Pope Francis Village, sponsored by the Canadian Catholic Organization for Development and Peace, has been inching through the complicated process of approvals and may be ready for shovels in the ground in July and occupancy by 600 to 700 families within a year. The pilot project for permanent housing and jobs is located just six kilometres from downtown Tacloban and one kilometre from the fishing docks.

In the immediate aftermath of 2013’s Typhoon Haiyan, Development and Peace teamed up with the U.S. bishops’ Catholic Relief Services to build 1,300 transitional houses. But nearly two years on there are still more than 9,000 homeless in Tacloban City and the local government wants people in transitional housing to move on so it can expand the coastal highway and go ahead with tourism-related development plans.

It plans to move 14,000 poor families to areas outside of Tacloban, 25 kilometres north of the city, where there’s no way for former coconut farmers and fishermen to make a living, said Development and Peace program manager Jess Agustin in an interview from Tacloban.

“They’re saying they’re going to build a satellite city really far away from their source of livelihood,” said Agustin.

Meanwhle, residents of the new government project are already moving back to the city.

“They are abandoning the so-called permanent housing,” Agustin said.

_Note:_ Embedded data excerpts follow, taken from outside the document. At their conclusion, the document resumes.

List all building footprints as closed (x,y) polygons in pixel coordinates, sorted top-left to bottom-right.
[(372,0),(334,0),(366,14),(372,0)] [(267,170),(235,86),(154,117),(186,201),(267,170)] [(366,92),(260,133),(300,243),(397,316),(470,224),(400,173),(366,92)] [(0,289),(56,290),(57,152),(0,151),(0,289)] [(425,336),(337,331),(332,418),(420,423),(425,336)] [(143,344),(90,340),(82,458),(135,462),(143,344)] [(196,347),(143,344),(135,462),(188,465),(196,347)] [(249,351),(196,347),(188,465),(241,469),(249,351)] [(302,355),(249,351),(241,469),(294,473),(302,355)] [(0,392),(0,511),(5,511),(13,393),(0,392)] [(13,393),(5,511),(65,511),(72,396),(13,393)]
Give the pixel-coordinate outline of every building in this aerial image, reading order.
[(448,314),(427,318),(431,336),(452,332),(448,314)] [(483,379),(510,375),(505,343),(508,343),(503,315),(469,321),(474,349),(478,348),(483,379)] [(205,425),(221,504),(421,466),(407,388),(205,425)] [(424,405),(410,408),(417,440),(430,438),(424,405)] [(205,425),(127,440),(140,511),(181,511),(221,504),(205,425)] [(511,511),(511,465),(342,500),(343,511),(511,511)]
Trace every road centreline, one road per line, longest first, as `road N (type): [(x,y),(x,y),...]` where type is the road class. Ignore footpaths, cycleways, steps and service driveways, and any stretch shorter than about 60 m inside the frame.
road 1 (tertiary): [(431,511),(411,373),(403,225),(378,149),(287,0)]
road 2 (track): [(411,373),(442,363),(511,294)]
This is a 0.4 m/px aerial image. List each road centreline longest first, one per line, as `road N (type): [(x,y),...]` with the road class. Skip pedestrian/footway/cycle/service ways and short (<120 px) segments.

Fr. Denis Murphy of the Catholic Filipino NGO Urban Poor Associates compares the government relocation plans to “Siberian gulags.”

“People living in the relocation areas in Montalban... complained of hunger, violence, including regular killings, an upsurge in drugs, absence of jobs, high transportation costs and often a lack of water, light and sanitation,” Murphy wrote in his May 5 Philippine Daily Inquirer column.

Problems in finding a permanent solution for people further dispossessed by the most violent typhoon to ever make landfall have been complicated by political rivalries and the seeming impossibility of redistributing land, said Agustin.

Local government and local landowners in Tacloban are all connected with the Romualdez-Marcos family, political archenemies of Aquino’s clan currently in power in Manila. The local government complains the national government is withholding reconstruction funds. The national government claims the Tacloban government has not presented proper plans.

“Meanwhile the people are caught in the middle,” said Agustin.

To get around the governmental freeze-up, Development and Peace took the extraordinary step of shopping for real estate. This was a difficult decision because Development and Peace isn’t able to legally own land.

The Canadian agency formed a consortium with the Archdiocese of Palo, local Redemptorist priests, Urban Poor Associates and the Philippine Caritas agency to buy land on the P7 bus line to downtown Tacloban.

“We want to prove to the local government and to the humanitarian organizations that on-site, in-city relocation is possible,” Agustin said. “That they don’t have to throw them like garbage away from the city.”

The Archdiocese of Palo will own the land, holding it in trust for the community that will eventually live there. Residents will manage Pope Francis Village co-operatively.

Once the new site plan has environmental approval, both the local and federal governments will be committed to providing city services, grading the land and other aspects of infrastructure. By using some of the $12 million in contributions Canadians made to Development and Peace after the typhoon, the agency has been able to leverage another $5 million in government commitments to make Pope Francis Village work.